Inhibition of MYDGF expression induced neuronal apoptosis-inducing factors in the retina after ONI. Treatment with MYDGF-MO markedly suppressed MYDGF mRNA (a) and Bcl-2 mRNA (b) expression. Under MYDGF inhibition conditions, caspase-3 mRNA (c) and TNFα mRNA (d) expression noticeably increased 1 h and 6 h after ONI. Statistical analysis was performed using one-way ANOVAs, followed by Scheffe’s multiple-comparison tests. Data are expressed as the means ± SEMs (n = 6–7), with statistical significance set at * p < 0.05.

Effect of MYDGF knockdown with the CRISPR/Cas9 system using the intravitreal injection method. (a) Injection of MYDGF-specific sgRNA/Cas9 1 h before ONI markedly suppressed MYDGF mRNA expression (MYDGF/Cas9) 1 h and 6 h after ONI. (b) Under MYDGF inhibition conditions, Bcl-2 was also noticeably suppressed (MYDGF/Cas9) 1 h and 6 h after ONI. (c) Caspase-3 mRNA expression significantly increased at 1 h and 6 h in the MYDGF/Cas9 treatment group after ONI compared to the control group (Ctrl/Cas9). (d) The inflammatory factor TNFα was noticeably upregulated under the suppression of MYDGF expression 1 h after ONI (MYDGF/Cas9) compared to the control (Ctrl/Cas9). Statistical analysis was performed using one-way ANOVAs, followed by Scheffe’s multiple-comparison tests. Data are expressed as the means ± SEMs (n = 5–6), with statistical significance set at * p < 0.05.

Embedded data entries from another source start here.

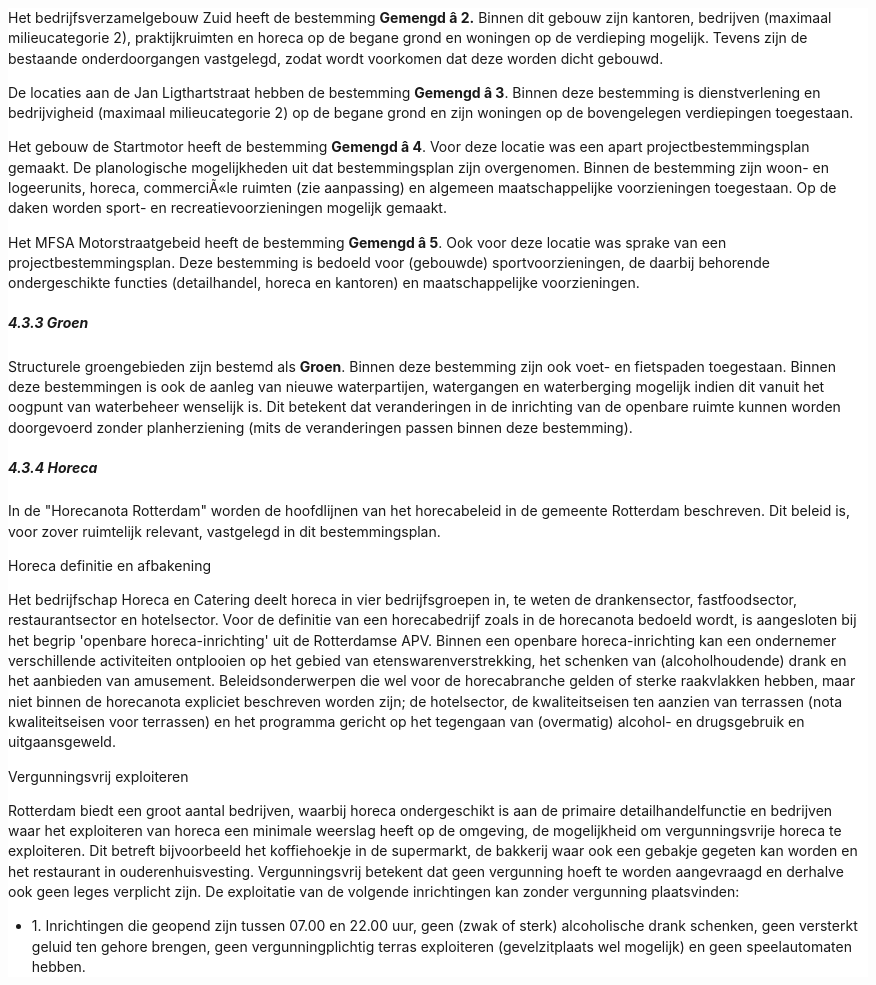 Het bedrijfsverzamelgebouw Zuid heeft de bestemming **Gemengd â 2\.** Binnen dit gebouw zijn kantoren, bedrijven (maximaal milieucategorie 2\), praktijkruimten en horeca op de begane grond en woningen op de verdieping mogelijk. Tevens zijn de bestaande onderdoorgangen vastgelegd, zodat wordt voorkomen dat deze worden dicht gebouwd.

De locaties aan de Jan Ligthartstraat hebben de bestemming **Gemengd â 3**. Binnen deze bestemming is dienstverlening en bedrijvigheid (maximaal milieucategorie 2\) op de begane grond en zijn woningen op de bovengelegen verdiepingen toegestaan.

Het gebouw de Startmotor heeft de bestemming **Gemengd â 4**. Voor deze locatie was een apart projectbestemmingsplan gemaakt. De planologische mogelijkheden uit dat bestemmingsplan zijn overgenomen. Binnen de bestemming zijn woon\- en logeerunits, horeca, commerciÃ«le ruimten (zie aanpassing) en algemeen maatschappelijke voorzieningen toegestaan. Op de daken worden sport\- en recreatievoorzieningen mogelijk gemaakt.

Het MFSA Motorstraatgebeid heeft de bestemming **Gemengd â 5**. Ook voor deze locatie was sprake van een projectbestemmingsplan. Deze bestemming is bedoeld voor (gebouwde) sportvoorzieningen, de daarbij behorende ondergeschikte functies (detailhandel, horeca en kantoren) en maatschappelijke voorzieningen.

##### 4\.3\.3 Groen

Structurele groengebieden zijn bestemd als **Groen**. Binnen deze bestemming zijn ook voet\- en fietspaden toegestaan. Binnen deze bestemmingen is ook de aanleg van nieuwe waterpartijen, watergangen en waterberging mogelijk indien dit vanuit het oogpunt van waterbeheer wenselijk is. Dit betekent dat veranderingen in de inrichting van de openbare ruimte kunnen worden doorgevoerd zonder planherziening (mits de veranderingen passen binnen deze bestemming).

##### 4\.3\.4 Horeca

In de "Horecanota Rotterdam" worden de hoofdlijnen van het horecabeleid in de gemeente Rotterdam beschreven. Dit beleid is, voor zover ruimtelijk relevant, vastgelegd in dit bestemmingsplan.

Horeca definitie en afbakening

Het bedrijfschap Horeca en Catering deelt horeca in vier bedrijfsgroepen in, te weten de drankensector, fastfoodsector, restaurantsector en hotelsector. Voor de definitie van een horecabedrijf zoals in de horecanota bedoeld wordt, is aangesloten bij het begrip 'openbare horeca\-inrichting' uit de Rotterdamse APV. Binnen een openbare horeca\-inrichting kan een ondernemer verschillende activiteiten ontplooien op het gebied van etenswarenverstrekking, het schenken van (alcoholhoudende) drank en het aanbieden van amusement. Beleidsonderwerpen die wel voor de horecabranche gelden of sterke raakvlakken hebben, maar niet binnen de horecanota expliciet beschreven worden zijn; de hotelsector, de kwaliteitseisen ten aanzien van terrassen (nota kwaliteitseisen voor terrassen) en het programma gericht op het tegengaan van (overmatig) alcohol\- en drugsgebruik en uitgaansgeweld.

Vergunningsvrij exploiteren

Rotterdam biedt een groot aantal bedrijven, waarbij horeca ondergeschikt is aan de primaire detailhandelfunctie en bedrijven waar het exploiteren van horeca een minimale weerslag heeft op de omgeving, de mogelijkheid om vergunningsvrije horeca te exploiteren. Dit betreft bijvoorbeeld het koffiehoekje in de supermarkt, de bakkerij waar ook een gebakje gegeten kan worden en het restaurant in ouderenhuisvesting. Vergunningsvrij betekent dat geen vergunning hoeft te worden aangevraagd en derhalve ook geen leges verplicht zijn. De exploitatie van de volgende inrichtingen kan zonder vergunning plaatsvinden:

* 1\. Inrichtingen die geopend zijn tussen 07\.00 en 22\.00 uur, geen (zwak of sterk) alcoholische drank schenken, geen versterkt geluid ten gehore brengen, geen vergunningplichtig terras exploiteren (gevelzitplaats wel mogelijk) en geen speelautomaten hebben.
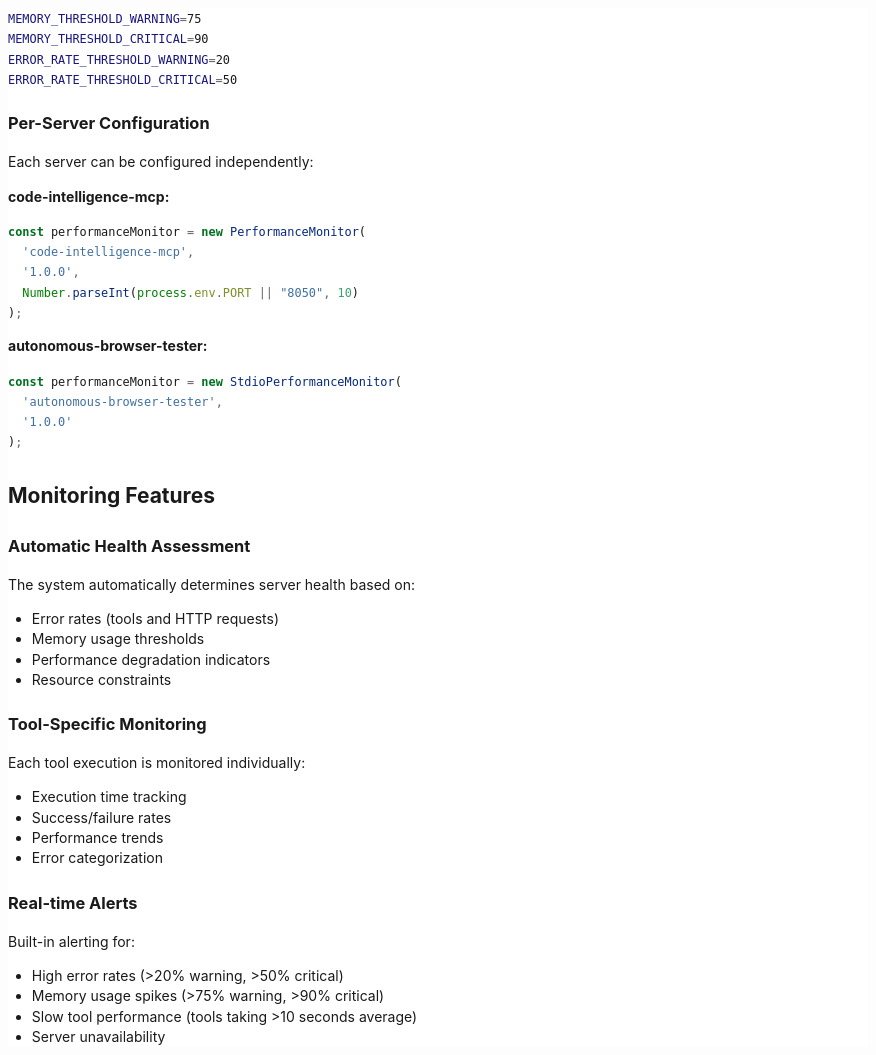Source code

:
 ```bash
MEMORY_THRESHOLD_WARNING=75
MEMORY_THRESHOLD_CRITICAL=90
ERROR_RATE_THRESHOLD_WARNING=20
ERROR_RATE_THRESHOLD_CRITICAL=50
```

### Per-Server Configuration

Each server can be configured independently:

**code-intelligence-mcp:**
```typescript
const performanceMonitor = new PerformanceMonitor(
  'code-intelligence-mcp',
  '1.0.0',
  Number.parseInt(process.env.PORT || "8050", 10)
);
```

**autonomous-browser-tester:**
```typescript
const performanceMonitor = new StdioPerformanceMonitor(
  'autonomous-browser-tester',
  '1.0.0'
);
```

## Monitoring Features

### Automatic Health Assessment

The system automatically determines server health based on:

- Error rates (tools and HTTP requests)
- Memory usage thresholds
- Performance degradation indicators
- Resource constraints

### Tool-Specific Monitoring

Each tool execution is monitored individually:

- Execution time tracking
- Success/failure rates
- Performance trends
- Error categorization

### Real-time Alerts

Built-in alerting for:

- High error rates (>20% warning, >50% critical)
- Memory usage spikes (>75% warning, >90% critical)
- Slow tool performance (tools taking >10 seconds average)
- Server unavailability
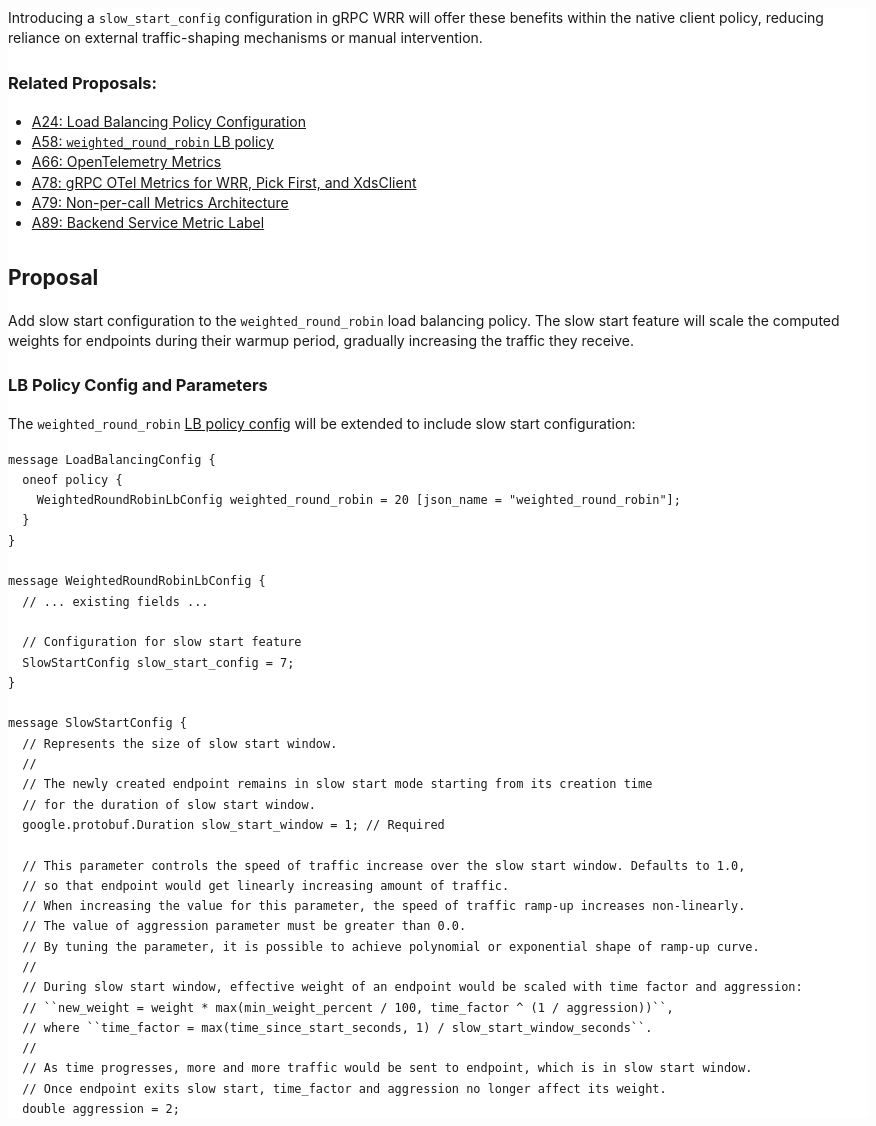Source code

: Introducing a `slow_start_config` configuration in gRPC WRR will offer these benefits within the native client policy,
reducing reliance on external traffic-shaping mechanisms or manual intervention.

### Related Proposals:

* [A24: Load Balancing Policy Configuration][A24]
* [A58: `weighted_round_robin` LB policy][A58]
* [A66: OpenTelemetry Metrics][A66]
* [A78: gRPC OTel Metrics for WRR, Pick First, and XdsClient][A78]
* [A79: Non-per-call Metrics Architecture][A79]
* [A89: Backend Service Metric Label][A89]

## Proposal

Add slow start configuration to the `weighted_round_robin` load balancing policy. The slow start feature will scale the
computed weights for endpoints during their warmup period, gradually increasing the traffic they receive.

### LB Policy Config and Parameters

The `weighted_round_robin` [LB policy config][A24] will be extended to include slow start configuration:

```textproto
message LoadBalancingConfig {
  oneof policy {
    WeightedRoundRobinLbConfig weighted_round_robin = 20 [json_name = "weighted_round_robin"];
  }
}

message WeightedRoundRobinLbConfig {
  // ... existing fields ...

  // Configuration for slow start feature
  SlowStartConfig slow_start_config = 7;
}

message SlowStartConfig {
  // Represents the size of slow start window.
  //
  // The newly created endpoint remains in slow start mode starting from its creation time
  // for the duration of slow start window.
  google.protobuf.Duration slow_start_window = 1; // Required

  // This parameter controls the speed of traffic increase over the slow start window. Defaults to 1.0,
  // so that endpoint would get linearly increasing amount of traffic.
  // When increasing the value for this parameter, the speed of traffic ramp-up increases non-linearly.
  // The value of aggression parameter must be greater than 0.0.
  // By tuning the parameter, it is possible to achieve polynomial or exponential shape of ramp-up curve.
  //
  // During slow start window, effective weight of an endpoint would be scaled with time factor and aggression:
  // ``new_weight = weight * max(min_weight_percent / 100, time_factor ^ (1 / aggression))``,
  // where ``time_factor = max(time_since_start_seconds, 1) / slow_start_window_seconds``.
  //
  // As time progresses, more and more traffic would be sent to endpoint, which is in slow start window.
  // Once endpoint exits slow start, time_factor and aggression no longer affect its weight.
  double aggression = 2;
```

[Envoy Slow Start Documentation]: https://www.envoyproxy.io/docs/envoy/latest/intro/arch_overview/upstream/load_balancing/slow_start
[A58]: A58-client-side-weighted-round-robin-lb-policy.md
[A66]: A66-otel-stats.md
[A78]: A78-grpc-metrics-wrr-pf-xds.md
[A79]: A79-non-per-call-metrics-architecture.md
[A89]: A89-backend-service-metric-label.md
[A24]: A24-lb-policy-config.md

Suppression of MYDGF expression after ONI increased the number of apoptotic cells in the retina and disrupted the retinal layer structure. (a) Injection of MYDGF-specific MO (MYDGF-MO) significantly increased the number of red-stained apoptotic cells 3 h after ONI (white arrowhead); in comparison, no apoptotic cells were observed in the control-MO (Std-MO) injection group. (b) Apoptotic cells were quantified as the number of apoptotic-positive cells per mm2 in the retina. (c) Administration of MYDGF-specific sgRNA via the CRISPR/Cas9 system (MYDGF/Cas9) also significantly increased the number of red-stained apoptotic cells (white arrowhead), and most of the photoreceptors were stained red in the ONLs. No apoptotic cells were observed in the control/Cas9 injection group (Ctrl/Cas9). (d) Apoptotic cells in the retina were quantified as the number of apoptotic cells per mm2 following CRISPR/Cas9 system administration. Each nuclear layer of the retina was stained with 3% methyl green for counterstaining. Data are presented as the mean ± SEM (n = 5–6) of three independent experiments and were analyzed using one-way ANOVA. Statistical significance was set at ** p < 0.01 and * p < 0.05. ONL: outer nuclear layer; INL: inner nuclear layer; GCL: ganglion cell layer. Scale bar = 50 µm

Effect of MYDGF knockdown on HSF1 expression after ONI. MYDGF-specific MO or MYDGF-specific sgRNA injections via the CRISPR/Cas9 system. (a) Knockdown with MYDGF-specific MO (MYDGF-MO) and (b) MYDGF-specific sgRNA injections using the CRISPR/Cas9 system (MYDGF/Cas9) markedly reduced HSF1 mRNA expression in the retina 6 h after ONI. Statistical analysis was performed using one-way ANOVAs, followed by Scheffe’s multiple-comparison tests. Data are expressed as the means ± SEMs (n = 5–6), with statistical significance set at * p < 0.05.